One of WaterAid's triathletes cycling in last year's event

Cycling and running aren't so different. Cycling powers your running because it works the major muscles like the quads, glutes and calves. As a 'non-impact' sport, cycling gives runners' bodies a break from all the pounding allowing you to recover faster.

Cycling

1. Building up your strength
For nearly all triathletes the cycle section is where most time is spent during the race, so if you are a weak cyclist concentrate your training efforts during this final stage on improving both your cycling speed and endurance.

Weight training 1-2 times a week especially in the lower body will improve your performance during both sprint work and hill climbs.

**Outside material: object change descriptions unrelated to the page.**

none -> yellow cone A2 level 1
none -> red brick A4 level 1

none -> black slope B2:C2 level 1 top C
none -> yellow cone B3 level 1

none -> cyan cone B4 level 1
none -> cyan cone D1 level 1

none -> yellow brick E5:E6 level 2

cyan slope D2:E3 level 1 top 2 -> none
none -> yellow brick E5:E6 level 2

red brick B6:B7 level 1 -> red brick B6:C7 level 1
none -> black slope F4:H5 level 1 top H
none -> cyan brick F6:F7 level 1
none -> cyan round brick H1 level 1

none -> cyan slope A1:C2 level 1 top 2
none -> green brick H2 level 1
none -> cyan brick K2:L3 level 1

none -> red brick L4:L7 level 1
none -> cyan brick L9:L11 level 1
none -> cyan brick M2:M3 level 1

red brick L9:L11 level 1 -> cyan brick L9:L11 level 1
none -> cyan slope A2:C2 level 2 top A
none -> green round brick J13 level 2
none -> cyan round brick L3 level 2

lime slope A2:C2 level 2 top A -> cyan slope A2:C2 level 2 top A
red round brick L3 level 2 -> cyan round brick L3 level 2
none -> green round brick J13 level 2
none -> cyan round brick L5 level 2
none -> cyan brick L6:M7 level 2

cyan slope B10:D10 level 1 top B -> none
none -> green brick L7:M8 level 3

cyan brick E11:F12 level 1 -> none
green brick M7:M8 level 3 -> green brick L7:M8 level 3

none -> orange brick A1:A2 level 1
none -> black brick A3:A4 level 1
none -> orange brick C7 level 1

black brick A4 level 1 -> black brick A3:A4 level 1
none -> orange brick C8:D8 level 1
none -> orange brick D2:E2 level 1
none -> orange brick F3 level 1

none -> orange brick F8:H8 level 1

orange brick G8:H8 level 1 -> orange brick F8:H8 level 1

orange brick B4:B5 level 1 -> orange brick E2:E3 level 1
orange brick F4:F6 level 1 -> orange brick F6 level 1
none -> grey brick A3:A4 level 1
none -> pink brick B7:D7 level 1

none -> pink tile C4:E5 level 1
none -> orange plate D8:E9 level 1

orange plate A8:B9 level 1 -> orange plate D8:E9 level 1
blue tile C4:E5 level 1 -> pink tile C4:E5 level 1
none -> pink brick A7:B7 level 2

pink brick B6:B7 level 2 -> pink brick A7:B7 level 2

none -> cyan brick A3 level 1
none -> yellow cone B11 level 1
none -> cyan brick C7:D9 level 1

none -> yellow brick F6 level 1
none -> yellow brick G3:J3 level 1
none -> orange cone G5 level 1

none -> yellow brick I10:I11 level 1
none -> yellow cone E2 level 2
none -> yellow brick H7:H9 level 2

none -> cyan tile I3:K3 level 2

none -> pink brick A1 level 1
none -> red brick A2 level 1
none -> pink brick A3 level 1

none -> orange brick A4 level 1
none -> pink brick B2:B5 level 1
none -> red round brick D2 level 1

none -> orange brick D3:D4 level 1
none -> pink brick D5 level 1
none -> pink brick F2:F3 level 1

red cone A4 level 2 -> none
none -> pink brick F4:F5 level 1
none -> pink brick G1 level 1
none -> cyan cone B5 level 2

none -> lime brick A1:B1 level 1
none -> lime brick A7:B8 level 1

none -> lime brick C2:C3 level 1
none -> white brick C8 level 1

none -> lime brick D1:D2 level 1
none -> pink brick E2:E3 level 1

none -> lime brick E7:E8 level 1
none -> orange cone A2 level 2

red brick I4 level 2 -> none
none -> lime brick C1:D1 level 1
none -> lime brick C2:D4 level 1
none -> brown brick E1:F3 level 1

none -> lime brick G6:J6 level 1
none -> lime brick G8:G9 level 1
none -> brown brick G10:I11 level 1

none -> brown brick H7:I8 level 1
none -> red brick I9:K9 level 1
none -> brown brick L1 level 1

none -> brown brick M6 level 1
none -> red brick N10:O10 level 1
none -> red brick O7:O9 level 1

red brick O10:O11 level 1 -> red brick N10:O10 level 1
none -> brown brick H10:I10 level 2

Sprint cyclists should aim for lower reps with a heavier weight, whilst endurance cyclists need to perform a higher amount of reps with a lighter weight. Strong legs will help you achieve your peak fitness.

2. Distance and tempo training
You should aim to go out on your bike two to three times per week, varying your distances and route. Aim for a long steady cycle on the weekend, taking in a few hills to help develop muscle endurance and varying the tempo by increasing the intensity to a hard 30 minutes in the middle section of your ride to build up strength. Cycle the approximate distance of your race twice per week, with at least one of these sessions followed by a suitable distance run (half the distance of your race).

3. You don't have to go it alone
Cycling, like running, is best performed with fellow athletes because it is more fun and motivational. Group cycling sessions, e.g. spinning classes, are good, especially when it's too wet to cycle outside. However, nothing beats cycling on the road, it is here that you are forced to work against the wind, bumpy roads, and learn the gears that best suit you.

4. Confident with corners
The London Triathlon is a circuit cycling race, so get used to riding around corners when you are out cycling. The more competent you are with tight corners, the more relaxed you will be on the day and you are guaranteed to perform better.

5. Stay hydrated
The bike section of a triathlon is a good time to take in energy and fluid with energy drinks. Whilst training make sure you have a water bottle and test suitable drinks prior to your race, do not use an energy drink that you have not tested, as your body may not like it and you might have to pull out of the event with stomach cramps.

6. Don't get deflated!
It is also wise to carry a puncture repair kit and know how to change a tyre, you don't want to train for your big day, to be defeated due to mechanical problems!

7. Care for your bike
You can do a triathlon on any type of bike, it does not need to be expensive, but it should be both roadworthy and reliable. Make sure you get your bike serviced just before the race so that it is in tip top condition for the day. Seat position is also crucial for smooth pedalling, overall comfort and injury prevention so if you haven't already done so make sure it is properly fitted at a bike shop before race day.